### What is needed:
Leave out every line before the one containing "WILDA: 6000 -> 3450", and repeat the rest of the material below exactly, that line included.
━━━ Task material
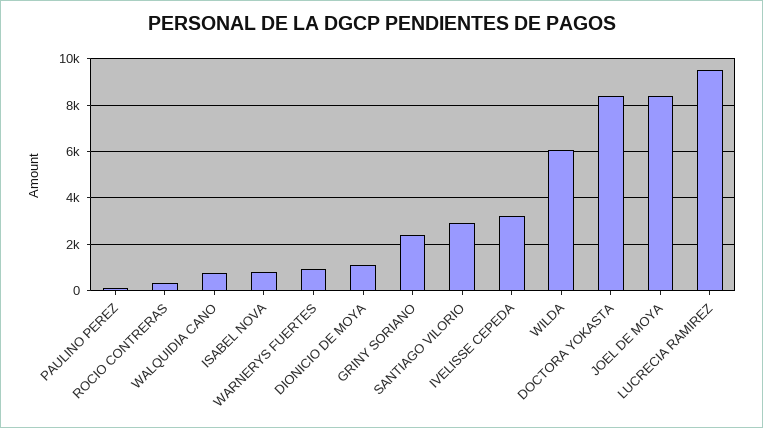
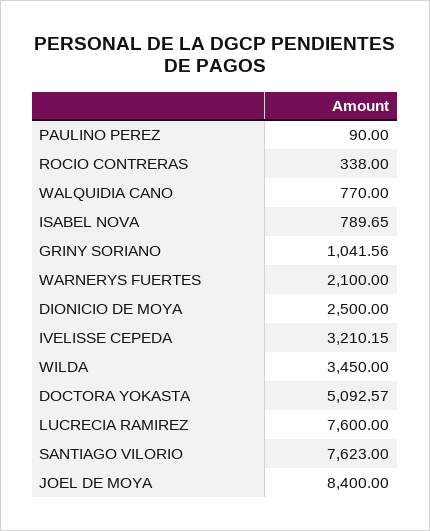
WARNERYS FUERTES: 1000 -> 2100
DIONICIO DE MOYA: 1000 -> 2500
GRINY SORIANO: 2500 -> 1041.56
SANTIAGO VILORIO: 3000 -> 7623
WILDA: 6000 -> 3450
DOCTORA YOKASTA: 8500 -> 5092.57
LUCRECIA RAMIREZ: 9500 -> 7600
━━━━━━
### Response for this exercise:
WILDA: 6000 -> 3450
DOCTORA YOKASTA: 8500 -> 5092.57
LUCRECIA RAMIREZ: 9500 -> 7600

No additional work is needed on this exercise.